| Directions for this task |
Print the records below exactly. Omit every picture.

| Input for this task |
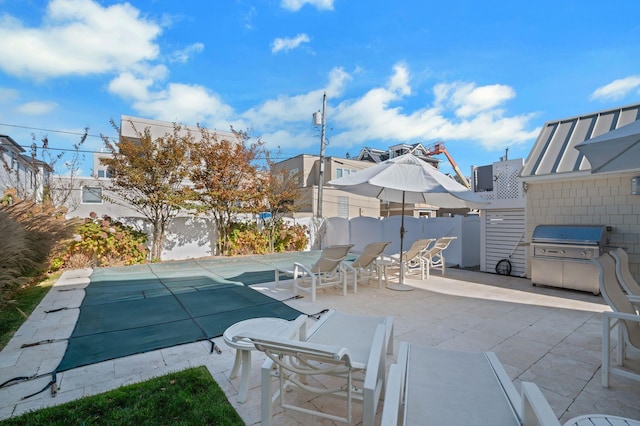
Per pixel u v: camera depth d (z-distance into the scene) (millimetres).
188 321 4297
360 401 2111
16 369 2936
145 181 9438
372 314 4684
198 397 2492
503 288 6387
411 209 23078
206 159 10586
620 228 5887
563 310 4902
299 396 2582
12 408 2346
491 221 8125
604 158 2879
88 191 12688
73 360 3119
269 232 12203
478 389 1931
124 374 2871
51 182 11156
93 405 2355
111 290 6031
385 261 6766
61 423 2160
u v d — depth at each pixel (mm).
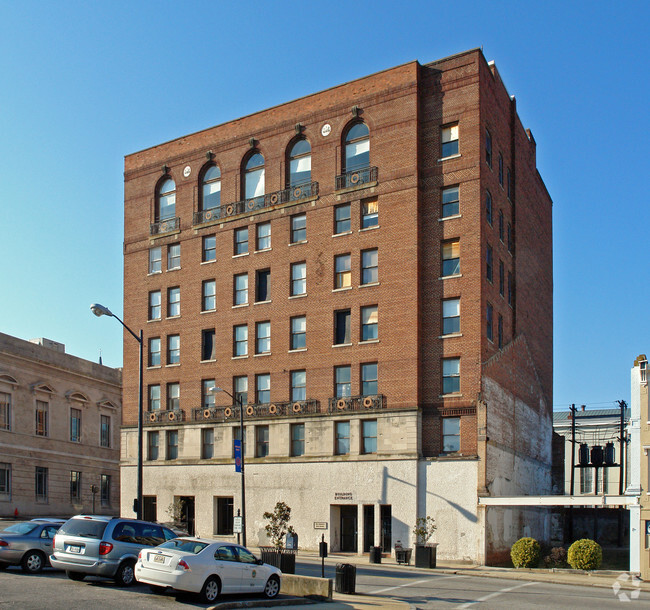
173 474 55562
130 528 25562
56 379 72875
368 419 47906
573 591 31234
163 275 59188
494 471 46219
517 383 53438
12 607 20062
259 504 51000
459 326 46625
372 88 51094
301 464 49719
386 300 48469
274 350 52594
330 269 51031
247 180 56500
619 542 67188
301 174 53812
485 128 49250
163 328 58469
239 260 55281
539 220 64375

| Your response |
Per pixel u v: camera depth d (z-distance into the scene) (millimetres).
188 321 4297
360 401 2111
16 369 2936
145 181 9438
372 314 4684
198 397 2492
503 288 6387
411 209 23078
206 159 10586
620 228 5887
563 310 4902
299 396 2582
12 408 2346
491 221 8125
604 158 2879
88 191 12688
73 360 3119
269 232 12203
478 389 1931
124 374 2871
51 182 11156
93 405 2355
111 290 6031
385 261 6766
61 423 2160
u v d — depth at each pixel (mm).
173 474 55562
130 528 25562
56 379 72875
368 419 47906
573 591 31234
163 275 59188
494 471 46219
517 383 53438
12 607 20062
259 504 51000
459 326 46625
372 88 51094
301 464 49719
386 300 48469
274 350 52594
330 269 51031
247 180 56500
619 542 67188
301 174 53812
485 128 49250
163 328 58469
239 260 55281
539 220 64375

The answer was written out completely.